▸ Excerpted text:

Wall Street Strategies
Hello! Sign in or Register


Econ Wrap-Up: Jobs Report, Trade Deficit, and Factory Orders

12/5/2014
By Jennifer Coombs

Nonfarm payroll jobs jumped 321,000 after gaining 243,000 in October, while analysts were expecting a 230,000 rise; the November boost topped the highest forecast for 275,000. September and October gains were revised up notably by a net 44,000 jobs. The unemployment rate held steady at 5.8% which was in-line with expectations. Most notably, average hourly earnings jumped 0.4% in November after edging up 0.1% percent the month before and well above the expectation for a 0.2% rise. Real wage growth is imperative for economic growth, and this coupled with lower gas prices should definitely help the average American.

▸ Exercise tasks:
1 - List every job count the jobs report article gives as a number.
2 - In the jobs report article, what was the unemployment rate in November?
3 - Write the next paragraph of the article on the jobs report, trade deficit, and factory orders.

▸ Given information:

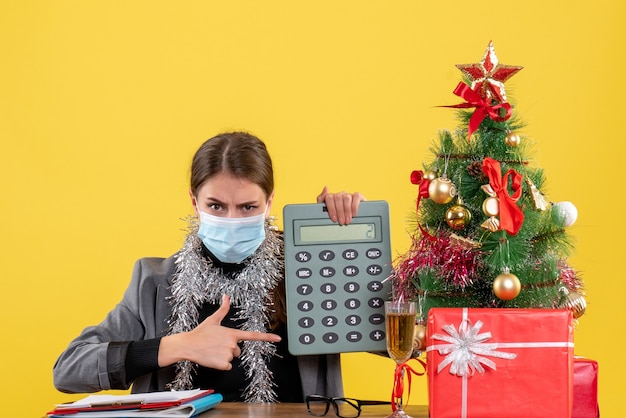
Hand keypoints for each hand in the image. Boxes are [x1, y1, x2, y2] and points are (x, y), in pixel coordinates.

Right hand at [158, 295, 280, 369]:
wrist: (188, 345)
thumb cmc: (200, 333)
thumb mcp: (212, 319)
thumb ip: (223, 309)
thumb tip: (226, 296)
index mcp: (232, 333)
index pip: (253, 335)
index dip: (267, 337)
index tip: (278, 339)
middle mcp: (233, 344)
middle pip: (238, 350)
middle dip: (229, 349)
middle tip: (216, 345)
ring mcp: (228, 354)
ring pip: (232, 358)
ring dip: (224, 356)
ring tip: (213, 350)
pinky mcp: (223, 364)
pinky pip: (227, 366)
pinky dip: (221, 365)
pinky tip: (212, 358)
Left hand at [317, 186, 365, 224]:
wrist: (356, 215)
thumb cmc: (337, 214)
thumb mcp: (326, 210)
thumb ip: (322, 199)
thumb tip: (326, 187)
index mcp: (332, 196)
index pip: (329, 197)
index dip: (331, 209)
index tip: (334, 218)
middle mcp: (340, 194)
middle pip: (337, 198)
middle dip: (339, 211)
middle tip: (341, 221)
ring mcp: (349, 194)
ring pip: (346, 198)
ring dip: (347, 211)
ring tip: (347, 220)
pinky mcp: (358, 196)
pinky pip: (356, 197)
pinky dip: (354, 206)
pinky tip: (354, 214)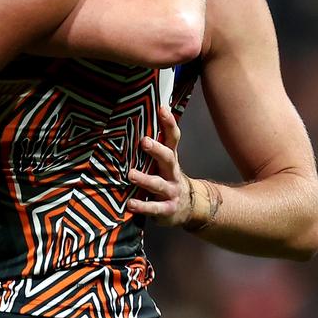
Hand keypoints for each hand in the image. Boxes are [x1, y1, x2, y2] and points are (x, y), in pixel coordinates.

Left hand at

▸ Responses for each task:
1 - 321,000; 243,000; 230,000; 275,000; 44,000

2 - It held steady at 5.8%.

3 -
The U.S. trade gap narrowed to a disappointing $43.4 billion in October from a revised $43.6 billion in September, and came in short of analyst expectations who expected the gap to narrow to $41 billion. US exports were up 1.2% after sliding 1.8% in the month before, while imports added 0.9% after recording no change in the month prior. The October petroleum and gasoline goods trade gap was at $15.2 billion, which was up from $14.0 billion in September. Petroleum imports were down 0.6% while exports declined by 11.1%. Without a doubt, the changes in petroleum prices are reflective of the recent drop in crude oil prices. The decline of the goods and services deficit is reflective of a decrease in the goods deficit of less than $100 million to $62.7 billion and an increase in the services surplus of $100 million to $19.2 billion. The deficit in goods and services increased, by 5.1% year-to-date, versus the same time-frame in 2013.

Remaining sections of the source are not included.